I understand that the Forum of Irish Postgraduate Medical Training Bodies and other key stakeholders are exploring options of expanding the availability of mentoring in medicine, in order to better meet the needs of trainees. I encourage you all to support these initiatives, to become a mentor and share the wisdom and experience that you have accumulated over the years. Our health system will benefit, and I truly believe you will find it a worthwhile activity.
Finally, getting back to the theme of this morning’s session.

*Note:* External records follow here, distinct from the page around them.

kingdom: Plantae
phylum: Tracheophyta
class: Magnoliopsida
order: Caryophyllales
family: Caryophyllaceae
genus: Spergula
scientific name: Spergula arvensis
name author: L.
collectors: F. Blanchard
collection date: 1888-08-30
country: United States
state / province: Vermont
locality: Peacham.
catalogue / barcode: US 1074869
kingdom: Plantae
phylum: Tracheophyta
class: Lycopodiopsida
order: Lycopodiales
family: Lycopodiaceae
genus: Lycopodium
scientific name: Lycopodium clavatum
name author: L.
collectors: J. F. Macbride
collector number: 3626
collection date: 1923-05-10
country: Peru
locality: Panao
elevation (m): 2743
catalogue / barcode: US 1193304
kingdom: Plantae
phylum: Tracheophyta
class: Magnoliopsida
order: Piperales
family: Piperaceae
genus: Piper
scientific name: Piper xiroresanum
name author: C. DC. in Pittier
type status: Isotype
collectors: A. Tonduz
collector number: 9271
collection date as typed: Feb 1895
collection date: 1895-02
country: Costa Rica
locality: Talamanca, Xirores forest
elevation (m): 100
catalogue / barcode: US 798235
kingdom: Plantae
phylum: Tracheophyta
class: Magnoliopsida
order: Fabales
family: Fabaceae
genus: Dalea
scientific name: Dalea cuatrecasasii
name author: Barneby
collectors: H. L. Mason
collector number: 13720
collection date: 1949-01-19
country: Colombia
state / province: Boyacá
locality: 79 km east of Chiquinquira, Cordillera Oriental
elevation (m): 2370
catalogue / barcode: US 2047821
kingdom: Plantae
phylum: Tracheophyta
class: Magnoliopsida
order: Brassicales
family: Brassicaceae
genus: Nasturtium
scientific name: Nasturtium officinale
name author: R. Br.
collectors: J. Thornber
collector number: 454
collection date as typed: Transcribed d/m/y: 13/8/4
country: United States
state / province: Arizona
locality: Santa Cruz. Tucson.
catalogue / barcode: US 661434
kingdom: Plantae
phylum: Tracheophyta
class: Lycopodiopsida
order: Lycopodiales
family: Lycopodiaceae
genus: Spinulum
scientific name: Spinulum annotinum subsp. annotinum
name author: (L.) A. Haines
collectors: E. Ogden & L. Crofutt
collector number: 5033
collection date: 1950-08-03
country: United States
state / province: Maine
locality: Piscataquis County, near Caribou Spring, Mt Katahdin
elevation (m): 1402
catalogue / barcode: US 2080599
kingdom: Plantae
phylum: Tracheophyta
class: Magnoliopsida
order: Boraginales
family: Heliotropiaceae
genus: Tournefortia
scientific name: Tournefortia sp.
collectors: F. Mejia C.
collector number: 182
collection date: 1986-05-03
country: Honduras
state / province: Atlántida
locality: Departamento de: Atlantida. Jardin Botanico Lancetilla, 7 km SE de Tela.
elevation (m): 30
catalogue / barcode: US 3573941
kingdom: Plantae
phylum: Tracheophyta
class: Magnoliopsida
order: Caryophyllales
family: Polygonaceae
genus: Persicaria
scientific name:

I do believe we are at a historic juncture for Irish healthcare. The Oireachtas has developed a consensus view of how we reform healthcare over a ten period – to deliver the service we all want and our people deserve. But at this point it is only a vision. The Government must now play its part and I am committed to harnessing this opportunity. But everyone in this room today, and across all aspects of the healthcare workforce, has a vital room to play in ensuring that it isn’t a historic missed opportunity.
Few areas of our national life are as complex as health, and complex problems are not solved by simplistic solutions. What we need instead is an approach which recognises the healthcare system is made up of many parts, each with its role to play.
The challenge in the next few months is not to see who can shout loudest, but how collectively we can come together around a vision of a better future in which all of us have a role to play.
If we are to reform our health services, we must bring people together to share and learn, to drive innovation and to deliver the best care for patients and their families. I am hopeful and confident that the work of everyone in this room today will contribute to helping us deliver on this goal.